Start of TEXT UNDER STUDY

As we are on the subject of ipad apps, I have just bought a second hand original iPad for my daughters birthday, so want to load a few bits and bobs on it, was looking for a few games but also some interactive learning stuff, maybe some puzzles, spelling games etc that sort of thing, anyone got anything they recommend that there kids use at all??

Thanks in advance.


----------



## Russ and his BM (Jan 1, 2008)

How old is she?


----------



## james_19742000 (May 8, 2008)

Russ and his BM said:


> How old is she?


Sorry 7, we were originally going to get her a touch, but the screen is just too small for her, hence a cheap second hand ipad.


----------



## burger (Feb 10, 2009)

I have to disagree I think the tapatalk app Is brilliant  one of my most used apps


----------



## abbacus (Mar 24, 2011)

Tiger Woods 12 - great for long journeys and boredom! :thumb:


----------



## Pandy (Jan 19, 2008)

TrialX2 HD - brilliant motorbike trials game like the one off of the Xbox :thumb:


----------



## PWOOD (Apr 30, 2007)

Pulse newsfeed app is really great on the ipad.


----------



## jordanogrady (Sep 13, 2008)

Flipboard is decent too!


Jordan

Sent from my iPhone using Tapatalk


----------



## Chris CPT (Dec 16, 2009)

If you need it for any work stuff, get Pages. It's about £7 but worth every penny. Really nice layouts and so easy to use!


----------

End of TEXT UNDER STUDY
Start of INFORMATION PROVIDED

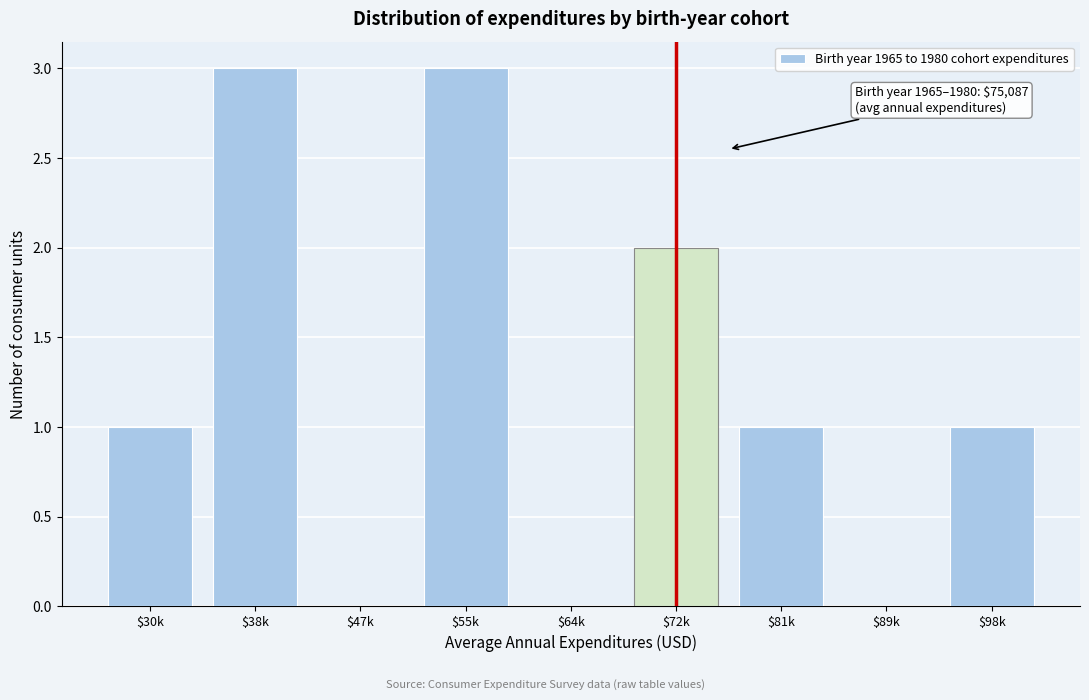

The chart shows a value of 4 at $38k. True or false?

False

End of INFORMATION PROVIDED

TASKS FOR THIS EXERCISE:
**1)** In the forum thread about iPad apps, what age is the daughter who is getting the secondhand iPad?
**2)** List every app that the forum thread about iPad apps names.

RESULTS OF THE EXERCISE:
**1)** She is 7.

**2)** Tapatalk, Tiger Woods 12, TrialX2 HD, Pulse, Flipboard, Pages